DIRECTION:
Please write out the records word for word, starting with their first line and ending with the line that contains "v(4.76, -38.1) *", both included.

::::

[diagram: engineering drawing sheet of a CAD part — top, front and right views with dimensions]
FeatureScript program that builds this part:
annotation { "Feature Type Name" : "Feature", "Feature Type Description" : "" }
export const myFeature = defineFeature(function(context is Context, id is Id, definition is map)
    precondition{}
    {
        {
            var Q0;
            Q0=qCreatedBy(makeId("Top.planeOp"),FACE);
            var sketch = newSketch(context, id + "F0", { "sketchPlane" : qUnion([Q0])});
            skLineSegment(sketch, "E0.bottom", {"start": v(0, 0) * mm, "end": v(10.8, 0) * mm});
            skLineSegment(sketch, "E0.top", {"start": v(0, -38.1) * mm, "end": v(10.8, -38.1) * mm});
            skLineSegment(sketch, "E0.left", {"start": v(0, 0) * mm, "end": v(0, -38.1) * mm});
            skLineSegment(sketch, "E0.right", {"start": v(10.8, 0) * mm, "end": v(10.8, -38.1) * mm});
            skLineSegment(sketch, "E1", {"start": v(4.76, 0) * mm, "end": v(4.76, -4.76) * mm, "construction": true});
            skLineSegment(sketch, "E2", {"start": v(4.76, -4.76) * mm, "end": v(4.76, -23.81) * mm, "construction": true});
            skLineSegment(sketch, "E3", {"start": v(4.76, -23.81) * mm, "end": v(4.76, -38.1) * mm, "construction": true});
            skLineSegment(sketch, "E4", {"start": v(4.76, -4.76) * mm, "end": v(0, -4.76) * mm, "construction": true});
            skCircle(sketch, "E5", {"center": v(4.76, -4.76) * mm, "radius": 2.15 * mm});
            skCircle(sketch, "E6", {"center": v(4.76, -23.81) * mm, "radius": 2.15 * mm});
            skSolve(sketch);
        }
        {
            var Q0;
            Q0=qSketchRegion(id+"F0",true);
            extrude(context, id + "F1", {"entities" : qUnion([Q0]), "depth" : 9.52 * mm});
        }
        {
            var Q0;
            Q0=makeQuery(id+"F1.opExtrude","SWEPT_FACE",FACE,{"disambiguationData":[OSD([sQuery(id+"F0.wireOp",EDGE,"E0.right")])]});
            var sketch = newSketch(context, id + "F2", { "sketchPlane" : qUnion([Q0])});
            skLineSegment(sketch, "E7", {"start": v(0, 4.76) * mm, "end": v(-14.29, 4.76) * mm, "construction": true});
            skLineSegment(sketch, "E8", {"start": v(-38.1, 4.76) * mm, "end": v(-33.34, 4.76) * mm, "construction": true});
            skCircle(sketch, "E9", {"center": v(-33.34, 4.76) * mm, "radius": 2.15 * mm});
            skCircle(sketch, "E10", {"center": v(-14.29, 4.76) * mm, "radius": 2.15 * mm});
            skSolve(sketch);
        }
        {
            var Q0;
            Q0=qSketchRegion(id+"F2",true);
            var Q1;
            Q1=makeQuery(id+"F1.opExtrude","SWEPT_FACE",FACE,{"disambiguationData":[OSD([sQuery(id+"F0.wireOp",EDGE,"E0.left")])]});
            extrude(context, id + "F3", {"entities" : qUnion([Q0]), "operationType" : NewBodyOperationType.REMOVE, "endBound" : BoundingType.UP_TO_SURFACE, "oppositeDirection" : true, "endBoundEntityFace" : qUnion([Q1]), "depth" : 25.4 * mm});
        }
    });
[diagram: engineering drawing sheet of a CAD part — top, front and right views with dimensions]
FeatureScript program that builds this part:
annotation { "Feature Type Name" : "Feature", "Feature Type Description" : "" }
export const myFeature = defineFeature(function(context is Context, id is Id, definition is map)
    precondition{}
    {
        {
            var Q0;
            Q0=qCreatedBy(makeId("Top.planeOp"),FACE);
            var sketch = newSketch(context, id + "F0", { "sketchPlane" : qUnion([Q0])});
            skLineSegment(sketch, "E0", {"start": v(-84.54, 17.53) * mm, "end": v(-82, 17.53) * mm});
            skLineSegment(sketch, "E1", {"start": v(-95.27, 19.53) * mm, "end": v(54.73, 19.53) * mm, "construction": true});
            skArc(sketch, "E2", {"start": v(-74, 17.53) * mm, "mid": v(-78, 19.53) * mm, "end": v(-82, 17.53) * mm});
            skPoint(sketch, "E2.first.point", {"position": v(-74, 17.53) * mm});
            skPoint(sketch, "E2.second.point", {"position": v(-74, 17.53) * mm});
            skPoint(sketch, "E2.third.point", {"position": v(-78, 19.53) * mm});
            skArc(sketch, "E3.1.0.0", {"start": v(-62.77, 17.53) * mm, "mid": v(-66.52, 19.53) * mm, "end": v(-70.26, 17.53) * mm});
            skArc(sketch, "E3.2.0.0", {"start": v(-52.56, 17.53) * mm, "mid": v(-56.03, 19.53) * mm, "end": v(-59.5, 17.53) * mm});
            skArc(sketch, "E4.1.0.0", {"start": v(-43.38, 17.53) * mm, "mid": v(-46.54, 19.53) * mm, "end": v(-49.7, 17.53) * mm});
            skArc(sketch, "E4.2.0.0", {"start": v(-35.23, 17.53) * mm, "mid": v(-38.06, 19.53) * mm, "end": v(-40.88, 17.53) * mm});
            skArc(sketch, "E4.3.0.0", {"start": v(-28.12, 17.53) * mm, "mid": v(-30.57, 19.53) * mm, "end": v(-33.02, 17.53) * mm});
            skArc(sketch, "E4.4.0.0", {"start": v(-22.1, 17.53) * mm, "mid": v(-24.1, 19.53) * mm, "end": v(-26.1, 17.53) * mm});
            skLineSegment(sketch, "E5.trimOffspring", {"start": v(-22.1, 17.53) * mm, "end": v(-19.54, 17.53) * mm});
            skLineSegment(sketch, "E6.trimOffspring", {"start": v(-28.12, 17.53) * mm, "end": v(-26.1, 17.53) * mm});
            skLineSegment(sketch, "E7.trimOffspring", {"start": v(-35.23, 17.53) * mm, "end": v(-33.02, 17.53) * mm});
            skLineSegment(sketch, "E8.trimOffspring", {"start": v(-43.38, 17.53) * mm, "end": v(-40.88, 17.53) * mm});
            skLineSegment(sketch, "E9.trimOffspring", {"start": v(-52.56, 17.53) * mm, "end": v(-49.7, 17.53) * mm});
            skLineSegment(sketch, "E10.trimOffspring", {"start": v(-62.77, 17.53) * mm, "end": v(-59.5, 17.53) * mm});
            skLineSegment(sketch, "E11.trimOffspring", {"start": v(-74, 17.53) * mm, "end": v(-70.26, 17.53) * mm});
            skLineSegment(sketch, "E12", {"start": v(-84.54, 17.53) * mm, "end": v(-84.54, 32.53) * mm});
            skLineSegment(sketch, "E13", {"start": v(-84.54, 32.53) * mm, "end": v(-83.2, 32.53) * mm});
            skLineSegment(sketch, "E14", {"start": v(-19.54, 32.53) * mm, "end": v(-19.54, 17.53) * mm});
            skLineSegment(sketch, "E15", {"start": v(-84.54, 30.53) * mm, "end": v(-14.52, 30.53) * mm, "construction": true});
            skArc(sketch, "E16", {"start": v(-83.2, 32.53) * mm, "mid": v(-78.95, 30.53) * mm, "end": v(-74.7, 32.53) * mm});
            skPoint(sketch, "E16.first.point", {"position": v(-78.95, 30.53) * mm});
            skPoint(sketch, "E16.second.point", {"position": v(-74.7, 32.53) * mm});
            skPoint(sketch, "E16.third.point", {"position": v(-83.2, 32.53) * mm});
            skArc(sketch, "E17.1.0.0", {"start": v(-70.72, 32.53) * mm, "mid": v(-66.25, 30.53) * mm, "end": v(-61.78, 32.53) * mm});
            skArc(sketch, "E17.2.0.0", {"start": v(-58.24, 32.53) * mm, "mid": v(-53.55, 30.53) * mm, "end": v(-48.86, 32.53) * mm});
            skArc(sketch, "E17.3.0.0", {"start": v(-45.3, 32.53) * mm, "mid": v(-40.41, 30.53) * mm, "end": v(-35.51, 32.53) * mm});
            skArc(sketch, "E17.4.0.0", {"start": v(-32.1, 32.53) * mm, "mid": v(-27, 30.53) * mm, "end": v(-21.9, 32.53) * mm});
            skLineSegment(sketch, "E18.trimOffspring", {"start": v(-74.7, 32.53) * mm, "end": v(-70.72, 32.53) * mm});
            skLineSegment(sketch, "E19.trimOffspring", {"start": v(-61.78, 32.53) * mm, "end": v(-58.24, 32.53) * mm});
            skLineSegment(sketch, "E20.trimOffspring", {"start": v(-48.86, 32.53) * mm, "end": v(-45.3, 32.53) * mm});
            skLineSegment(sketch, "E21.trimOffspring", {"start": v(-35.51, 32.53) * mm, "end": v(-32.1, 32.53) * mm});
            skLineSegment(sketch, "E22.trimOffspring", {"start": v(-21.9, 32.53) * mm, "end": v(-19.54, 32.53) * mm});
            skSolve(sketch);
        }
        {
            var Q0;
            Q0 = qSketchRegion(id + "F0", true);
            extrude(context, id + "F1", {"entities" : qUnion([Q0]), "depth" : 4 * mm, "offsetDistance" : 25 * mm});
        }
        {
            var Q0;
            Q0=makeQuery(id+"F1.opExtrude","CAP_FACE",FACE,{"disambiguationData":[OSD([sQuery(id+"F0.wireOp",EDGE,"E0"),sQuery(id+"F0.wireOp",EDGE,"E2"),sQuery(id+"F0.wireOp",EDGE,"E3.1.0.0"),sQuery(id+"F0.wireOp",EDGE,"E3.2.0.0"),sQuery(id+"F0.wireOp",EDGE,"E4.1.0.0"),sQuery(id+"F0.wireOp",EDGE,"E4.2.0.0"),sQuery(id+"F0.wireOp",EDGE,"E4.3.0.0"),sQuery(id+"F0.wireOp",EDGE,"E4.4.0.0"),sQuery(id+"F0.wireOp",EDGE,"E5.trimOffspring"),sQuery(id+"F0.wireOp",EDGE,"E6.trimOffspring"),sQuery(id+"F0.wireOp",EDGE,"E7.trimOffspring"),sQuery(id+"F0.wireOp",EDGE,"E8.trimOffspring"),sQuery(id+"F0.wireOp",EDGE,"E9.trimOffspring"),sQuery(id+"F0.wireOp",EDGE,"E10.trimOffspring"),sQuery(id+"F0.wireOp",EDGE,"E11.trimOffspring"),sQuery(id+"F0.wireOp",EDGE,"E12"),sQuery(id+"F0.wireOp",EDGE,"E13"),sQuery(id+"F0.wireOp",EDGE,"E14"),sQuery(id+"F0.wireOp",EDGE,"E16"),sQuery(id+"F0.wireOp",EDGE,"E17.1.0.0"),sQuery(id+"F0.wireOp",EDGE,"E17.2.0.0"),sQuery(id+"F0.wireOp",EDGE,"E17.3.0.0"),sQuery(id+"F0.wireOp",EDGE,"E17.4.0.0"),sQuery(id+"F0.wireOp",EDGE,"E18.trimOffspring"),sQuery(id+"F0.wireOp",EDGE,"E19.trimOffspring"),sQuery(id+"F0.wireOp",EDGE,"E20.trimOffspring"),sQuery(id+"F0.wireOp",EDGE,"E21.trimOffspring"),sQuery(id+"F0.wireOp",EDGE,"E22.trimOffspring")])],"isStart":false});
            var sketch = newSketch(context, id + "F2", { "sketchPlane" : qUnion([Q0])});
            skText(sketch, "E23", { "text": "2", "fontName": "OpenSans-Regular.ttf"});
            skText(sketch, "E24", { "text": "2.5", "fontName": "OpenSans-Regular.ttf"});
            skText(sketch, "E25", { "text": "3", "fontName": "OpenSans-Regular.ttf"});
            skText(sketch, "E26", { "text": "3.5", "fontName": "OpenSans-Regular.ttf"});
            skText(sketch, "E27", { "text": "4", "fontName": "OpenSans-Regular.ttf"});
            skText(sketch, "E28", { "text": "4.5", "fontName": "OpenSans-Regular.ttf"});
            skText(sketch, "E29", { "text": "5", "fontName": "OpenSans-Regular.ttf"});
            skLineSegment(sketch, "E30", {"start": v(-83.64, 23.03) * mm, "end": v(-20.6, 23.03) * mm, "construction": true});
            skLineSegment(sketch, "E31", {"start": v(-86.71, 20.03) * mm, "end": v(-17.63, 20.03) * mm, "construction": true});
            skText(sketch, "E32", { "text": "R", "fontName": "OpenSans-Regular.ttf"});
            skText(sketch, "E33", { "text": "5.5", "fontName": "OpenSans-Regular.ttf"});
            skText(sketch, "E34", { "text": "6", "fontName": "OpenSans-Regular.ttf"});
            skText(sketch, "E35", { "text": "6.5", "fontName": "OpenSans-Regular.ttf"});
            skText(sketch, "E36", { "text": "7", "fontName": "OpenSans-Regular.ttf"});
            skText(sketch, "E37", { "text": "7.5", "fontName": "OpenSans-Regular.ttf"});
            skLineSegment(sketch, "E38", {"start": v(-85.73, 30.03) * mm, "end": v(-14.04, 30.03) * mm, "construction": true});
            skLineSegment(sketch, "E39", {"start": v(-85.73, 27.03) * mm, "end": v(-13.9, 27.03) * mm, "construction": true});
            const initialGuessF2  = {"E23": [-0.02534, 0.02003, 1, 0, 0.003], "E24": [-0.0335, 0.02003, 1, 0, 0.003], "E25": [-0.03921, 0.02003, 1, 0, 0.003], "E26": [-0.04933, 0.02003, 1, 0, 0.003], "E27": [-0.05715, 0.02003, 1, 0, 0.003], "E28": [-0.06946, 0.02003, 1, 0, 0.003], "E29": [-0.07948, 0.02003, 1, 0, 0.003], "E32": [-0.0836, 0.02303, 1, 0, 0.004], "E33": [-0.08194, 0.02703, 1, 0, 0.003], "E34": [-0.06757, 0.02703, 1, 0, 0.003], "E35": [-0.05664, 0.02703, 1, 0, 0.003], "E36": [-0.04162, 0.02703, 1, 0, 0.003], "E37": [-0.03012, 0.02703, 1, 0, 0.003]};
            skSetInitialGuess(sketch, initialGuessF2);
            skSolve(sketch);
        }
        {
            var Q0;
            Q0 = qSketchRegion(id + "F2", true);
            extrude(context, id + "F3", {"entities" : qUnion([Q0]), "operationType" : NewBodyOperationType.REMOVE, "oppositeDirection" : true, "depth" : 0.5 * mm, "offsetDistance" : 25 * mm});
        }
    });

::::

OUTPUT FOR THIS TASK:
[diagram: engineering drawing sheet of a CAD part — top, front and right views with dimensions]
FeatureScript program that builds this part:
annotation { "Feature Type Name" : "Feature", "Feature Type Description" : "" }
export const myFeature = defineFeature(function(context is Context, id is Id, definition is map)
    precondition{}
    {
        {
            var Q0;
            Q0=qCreatedBy(makeId("Top.planeOp"),FACE);
            var sketch = newSketch(context, id + "F0", { "sketchPlane" : qUnion([Q0])});
            skLineSegment(sketch, "E0.bottom", {"start": v(0, 0) * mm, "end": v(10.8, 0) * mm});
            skLineSegment(sketch, "E0.top", {"start": v(0, -38.1) * mm, "end": v(10.8, -38.1) * mm});
            skLineSegment(sketch, "E0.left", {"start": v(0, 0) * mm, "end": v(0, -38.1) * mm});
            skLineSegment(sketch, "E0.right", {"start": v(10.8, 0) * mm, "end": v(10.8, -38.1) * mm});
            skLineSegment(sketch, "E1", {"start": v(4.76, 0) * mm, "end": v(4.76, -4.76) * mm, "construction": true});
            skLineSegment(sketch, "E2", {"start": v(4.76, -4.76) * mm, "end": v(4.76, -23.81) * mm, "construction": true});
            skLineSegment(sketch, "E3", {"start": v(4.76, -23.81) * mm, "end": v(4.76, -38.1) * mm, "construction": true});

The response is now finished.